One of the predictions which the modular theory makes is that the end state of the development should be the same across individuals. The environmental interaction may affect the precise time when the modular capacity shows itself but the end state should be the same. In keeping with this prediction the acquisition of TOM is largely uniform across individuals and cultures. A person develops the Theory of Mind and it does not depend on the character of their environment. It seem that all human beings have the same basic TOM. Citing Harris (1990) Scholl and Leslie agree that the entire TOM emerges universally in the young children with approximately the same timetable. The emphasis has been that the development of the TOM is identical across-cultures and very few authors argue that there are cross-cultural differences in TOM. However the universality of Theory of Mind is also predicted by "theory-theory" as well as by a modularity theory. Given the similarity of human relationships and children's experiences of people the evidence for building a Theory of Mind could also be argued to be universally available.
Scholl and Leslie argue that the facts about development cross-culturally are relevant to the modularity hypothesis, because there is striking uniformity in the theories that develop. Although the environment in which the child is raised may affect when different capacities emerge -for example children with multiple siblings seems to learn TOM faster - the basic concepts are similar across cultures. People in different cultures do not develop different concepts of intention or desire.
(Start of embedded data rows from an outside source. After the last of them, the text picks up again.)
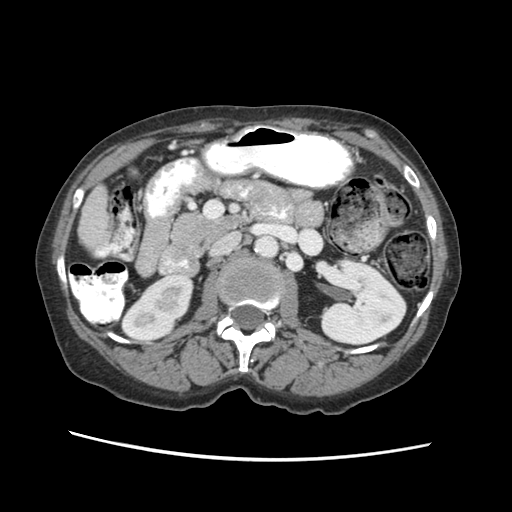
Contrast-enhanced abdominal CT (liver protocol), one axial slice. Reconstruction kernel STANDARD. Soft-tissue window (W 400 / L 40 HU). 2.5 mm slice thickness. 512 × 512 image matrix. From the clinical record (not read from this slice): diagnosis: hepatocellular carcinoma (patient treated with transarterial chemoembolisation; whether this scan precedes or follows treatment is not stated here); TNM stage (as recorded): Stage-I; Child-Pugh class: B.
Annotated regions visible in this slice (semi-automatically segmented with operator editing):
- liver parenchyma outside the tumour (the mass and vessels are separate outlines, so this box may not span the whole liver): bounding box <78,182,110,248> (left, top, right, bottom; pixels)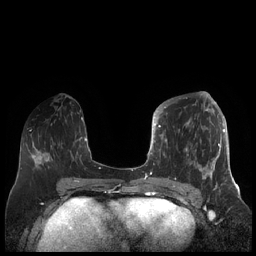
Breast MRI (dynamic contrast-enhanced), one axial slice; position 79 of 248 along the scan axis; dynamic contrast-enhanced series, time point 2 of 7 at this slice position (early post-contrast); 1.5 T; TE 1.9 ms, TR 4.1 ms; 0.8 mm slice thickness; 256 × 256 image matrix, field of view 340 × 340 mm. Female patient.
Structures marked on this image (semi-automatically segmented with operator editing):
- enhancing-tissue mask used for the functional tumour volume (all voxels passing the contrast-enhancement thresholds inside the analysis volume; usually the tumour): box from (x=156, y=104) to (x=225, y=189) px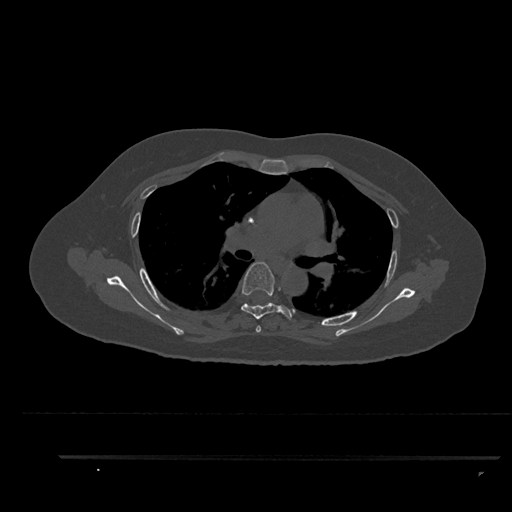
CT including the spine, one axial slice; position 602 of 797 along the scan axis; reconstruction kernel Br40s/3; bone window (W 1800 / L 400 HU); 512 × 512 image matrix, field of view 408 × 408 mm. Patient: female, 44 years. Case-level facts recorded for this patient, not image findings: primary cancer: renal.
Structures marked on this image (semi-automatically segmented with operator editing):
- T4 vertebra: bounding box [x1, y1, x2, y2] px = [256, 325, 261, 333]
- T5 vertebra: [241, 262, 292, 320]
- T6 vertebra: [264, 304, 268, 306]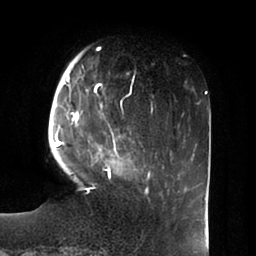
Breast MRI (dynamic contrast-enhanced), one axial slice. Slice 18 of 100 in the series (ordered by position). Cropped to one breast. Dynamic contrast-enhanced series, time point 2 of 6 at this slice position (early post-contrast). 1.5 T. TE 1.8 ms, TR 3.9 ms. 3 mm slice thickness. 256 × 256 image matrix, field of view 205 × 205 mm. Female patient.
Structures marked on this image (semi-automatically segmented with operator editing):
- enhancing-tissue mask used for the functional tumour volume (all voxels passing the contrast-enhancement thresholds inside the analysis volume; usually the tumour): bounding box (x1, y1, x2, y2) in pixels: (55, 53, 148, 194)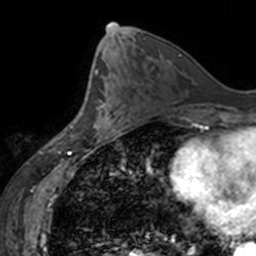
Breast MRI, one axial slice; slice 76 of 160 in the series (ordered by position); cropped to one breast; dynamic contrast-enhanced series, time point 2 of 7 at this slice position (early post-contrast); 3 T; TE 1.7 ms, TR 4 ms; 1 mm slice thickness; 256 × 256 image matrix, field of view 170 × 170 mm. Female patient.
Structures marked on this image (semi-automatically segmented with operator editing):
- enhancing-tissue mask used for the functional tumour volume (all voxels passing the contrast-enhancement thresholds inside the analysis volume; usually the tumour): bounding box [x1, y1, x2, y2] px = [93, 86, 125, 138]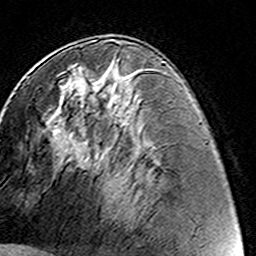
Breast MRI (dynamic contrast-enhanced), one axial slice; position 70 of 160 along the scan axis; cropped to one breast; dynamic contrast-enhanced series, time point 2 of 8 at this slice position (early post-contrast); 3 T; TE 4.6 ms, TR 7.4 ms; 1 mm slice thickness; 256 × 256 image matrix, field of view 144 × 144 mm. Female patient.
Outlined on this slice (semi-automatically segmented with operator editing):
- enhancing-tissue mask used for the functional tumour volume (all voxels passing the contrast-enhancement thresholds inside the analysis volume; usually the tumour): bounding box [x1, y1, x2, y2] px = [63, 59, 118, 116]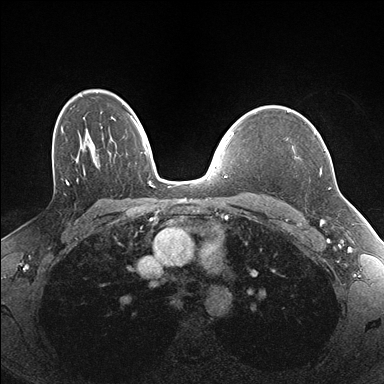
Breast MRI (dynamic contrast-enhanced), one axial slice; dynamic contrast-enhanced series, time point 2 of 7 at this slice position (early post-contrast); 1.5 T; TE 1.5 ms, TR 4.1 ms; 1.1 mm slice thickness; 384 × 384 image matrix, field of view 320 × 320 mm. Female patient.
Structures marked on this image (semi-automatically segmented with operator editing):
- enhancing-tissue mask used for the functional tumour volume (all voxels passing the contrast-enhancement thresholds inside the analysis volume; usually the tumour): bounding box [x1, y1, x2, y2] px = [287, 132, 330, 189]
The authors stress one further points which have to be underlined. The point is that the TOM discussed in the contexts of the modularity theory refers only the origin of the basic TOM capacities. They acknowledge that higher order TOM activities may not be uniforms across individuals or cultures. In conclusion Scholl and Leslie say that
the modular capacity may be acquired in four different ways (p. 149): 1) the essence of the modular capacity is that inner modular capacity is fixed; 2) the character of the innate modular capacity may be determined by the environment in a number of highly constrained ways. The modular capacity may reach a number of particular end-states; 3) the modular capacity may have an innate basis but there is internal development given the constrained impute; 4) some of the properties and contents of the capacity or skill may not have an innate basis at all, but develop rather as a expertise that comes to have the properties of the module. The authors conclude that modularity and development can be quite intimately connected, when account is taken of the distinction between competence and performance, and the distinction of the mature TOM as a complex aggregate of capacities and the early TOM out of which the mature competence develops.
conclusion
The understanding of the social life from the surrounding world by young children is not happening only in one way. There are different ways how the children gain knowledge and there are different factors which help the children to understand the relations between the people, their desires and wishes, their thinking and beliefs. The psychologist and linguists for last decades already tried to find out what are the main factors and how particularly the language help the children to understand the other people's behavior. Nowadays more new research is initiated in this area and the interest of the scientist is also towards bilingual children and children with Autism and how they understand the social relations in their communities and what determinants help them to get from very early age the Theory of Mind. Still a lot to be done in these directions.
Acknowledgments: I would like to thank Jill de Villiers for inspiring to write this article and for her grate work reading and reviewing an early version of the article.